While looking up Afghani and Indian goats I saw some with what looked like shortened pillow cases tied over their udders.


----------



## Ariel301 (Jun 26, 2011)

http://www.hoeggergoatsupply.com/xcart/product.php?productid=3482&cat=63&page=1

It looks really uncomfortable to me.


----------



## SuburbanFarmChic (Jun 27, 2011)

http://www.fao.org/docrep/009/t0376e/T0376E06.htm


Found it. Scroll all the way down to the picture of the Nubian.  I think this could be made with an old pillow case. The thing to make sure of is that you are using it as basically an udder cozy and not a bra. It would need a MUCH better support strap. 

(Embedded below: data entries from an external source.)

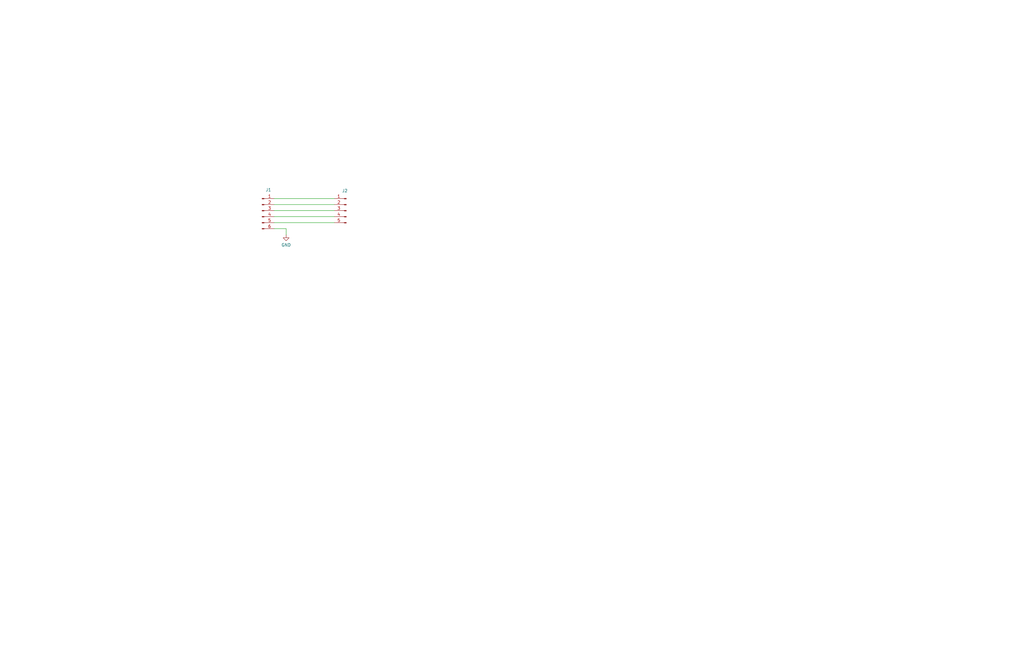
<source format=kicad_sch>
(kicad_sch (version 20210406) (generator eeschema)

  (uuid 14d87c39-6fb5-4fdb-9fa4-33f1fdb2dc21)

  (paper "B")

  (title_block
    (title "OTG Connecting Flex for HAT_7.0.6")
    (date "2021-07-11")
    (rev "1.1")
  )

  


  (wire (pts (xy 115.57 83.82) (xy 140.97 83.82))
    (stroke (width 0) (type solid) (color 0 0 0 0))
    (uuid fd33179f-aeba-48f6-aaa4-c7377bfb7151)
  )
  (wire (pts (xy 115.57 86.36) (xy 140.97 86.36))
    (stroke (width 0) (type solid) (color 0 0 0 0))
    (uuid 7ae37662-8fc4-4c27-9df5-c3a6359febb0)
  )
  (wire (pts (xy 115.57 88.9) (xy 140.97 88.9))
    (stroke (width 0) (type solid) (color 0 0 0 0))
    (uuid 95c7cec5-4eb6-477f-ab64-5ede46305d57)
  )
  (wire (pts (xy 115.57 91.44) (xy 140.97 91.44))
    (stroke (width 0) (type solid) (color 0 0 0 0))
    (uuid 4a7c122b-d700-45c9-bf9e-321059ce73db)
  )
  (wire (pts (xy 115.57 93.98) (xy 140.97 93.98))
    (stroke (width 0) (type solid) (color 0 0 0 0))
    (uuid c8795eae-396a-4590-a5aa-4c060dcc6f57)
  )
  (wire (pts (xy 115.57 96.52) (xy 120.65 96.52))
    (stroke (width 0) (type solid) (color 0 0 0 0))
    (uuid 067ee3e6-311c-4c1b-a889-fad6f7faad9b)
  )
  (wire (pts (xy 120.65 96.52) (xy 120.65 99.06))
    (stroke (width 0) (type solid) (color 0 0 0 0))
    (uuid 067ee3e6-311c-4c1b-a889-fad6f7faad9b)
  )

  (symbol (lib_id "power:GND") (at 120.65 99.06 0) (unit 1)
    (in_bom yes) (on_board yes) (fields_autoplaced)
    (uuid ee902f2f-0e6c-4fa0-ab44-c28b1a869469)
    (property "Reference" "#PWR0101" (id 0) (at 121.92 97.79 0)
      (effects (font (size 1.27 1.27)) hide)
    )
    (property "Value" "GND" (id 1) (at 120.65 103.3844 0))
    (property "Footprint" "" (id 2) (at 120.65 99.06 0)
      (effects (font (size 1.27 1.27)) hide)
    )
    (property "Datasheet" "" (id 3) (at 120.65 99.06 0)
      (effects (font (size 1.27 1.27)) hide)
    )
    (pin "1" (uuid 3806581c-6b72-4ad0-8261-b58643715b56))
  )

  (symbol (lib_id "Connector:Conn_01x05_Male") (at 146.05 88.9 0) (mirror y) (unit 1)
    (in_bom yes) (on_board yes)
    (uuid c6afd234-2d54-41c7-9b6d-222250f9010b)
    (property "Reference" "J2" (id 0) (at 144.2213 80.5191 0)
      (effects (font (size 1.27 1.27)) (justify right))
    )
    (property "Value" "Conn_01x05_Male" (id 1) (at 146.7613 90.4378 0)
      (effects (font (size 1.27 1.27)) (justify right) hide)
    )
    (property "Footprint" "CustomComponents:Flex termination 1x5 SFW" (id 2) (at 146.05 88.9 0)
      (effects (font (size 1.27 1.27)) hide)
    )
    (property "Datasheet" "~" (id 3) (at 146.05 88.9 0)
      (effects (font (size 1.27 1.27)) hide)
    )
    (pin "1" (uuid 6d3eb245-69d7-43eb-aeda-331b893e84e8))
    (pin "2" (uuid e41e689a-1e88-488f-a8a5-826d77ae91d6))
    (pin "3" (uuid 8dde3bc1-4c39-4f5b-a595-603d10cf5ab3))
    (pin "4" (uuid 66a5f3fc-0417-4cd6-9e19-2dd462cf988b))
    (pin "5" (uuid 5f4f4d36-1917-4531-bcdd-9504a8bc3a4e))
  )

  (symbol (lib_id "Connector:Conn_01x06_Male") (at 110.49 88.9 0) (unit 1)
    (in_bom yes) (on_board yes) (fields_autoplaced)
    (uuid 318f2900-609d-42a7-8eaa-3b66ffc7d5ad)
    (property "Reference" "J1" (id 0) (at 113.1824 80.1328 0))
    (property "Value" "Conn_01x06_Male" (id 1) (at 113.1824 82.4315 0)
      (effects (font (size 1.27 1.27)) hide)
    )
    (property "Footprint" "CustomComponents:Flex MicroUsb mate" (id 2) (at 110.49 88.9 0)
      (effects (font (size 1.27 1.27)) hide)
    )
    (property "Datasheet" "~" (id 3) (at 110.49 88.9 0)
      (effects (font (size 1.27 1.27)) hide)
    )
    (pin "1" (uuid 945d66b2-9ee2-4560-9f6d-72360a62ebda))
    (pin "2" (uuid ee10bf3a-b6b6-412e-97de-bead7ef61ef3))
    (pin "3" (uuid 737ba746-5911-4745-8b50-52a89b29c41c))
    (pin "4" (uuid 4c357fd7-d856-4a93-96a2-34209fbff7e6))
    (pin "5" (uuid 2f5f57b9-4ba3-4520-9e90-d4b34f1a6bed))
    (pin "6" (uuid e1422edf-6d79-4946-bfbe-f316c7cb58dc))
  )

  (sheet_instances
    (path "/" (page "1"))
  )

  (symbol_instances
    (path "/ee902f2f-0e6c-4fa0-ab44-c28b1a869469"
      (reference "#PWR0101") (unit 1) (value "GND") (footprint "")
    )
    (path "/318f2900-609d-42a7-8eaa-3b66ffc7d5ad"
      (reference "J1") (unit 1) (value "Conn_01x06_Male") (footprint "CustomComponents:Flex MicroUsb mate")
    )
    (path "/c6afd234-2d54-41c7-9b6d-222250f9010b"
      (reference "J2") (unit 1) (value "Conn_01x05_Male") (footprint "CustomComponents:Flex termination 1x5 SFW")
    )
  )
)

</source>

.... And I'm still can't believe I just typed  Udder Cozy


----------



## Pearce Pastures (Jun 28, 2011)

I would just LOVE to see a goat running around in a bra!


----------



## freemotion (Jun 28, 2011)

I was thinking that an old tshirt would work....cut off the shoulders/neck and sew that shut to make a bag.  The material would be a little stretchy for comfort and would breath if it is cotton or a blend.  But a determined and strong kid may be able to suck right through that material.....I had a kid suck tape right off, or shift it enough to drain the udder.


----------



## Pearce Pastures (Jun 28, 2011)

Maybe you could find those little, breathable, muzzle things for the kids.  I've never used them but I have seen them at fairs.  Wonder if that might be an option for keeping the babies from trying to nurse when they are out together.  Of course, then the kids wouldn't really be able to graze either so might not work.


----------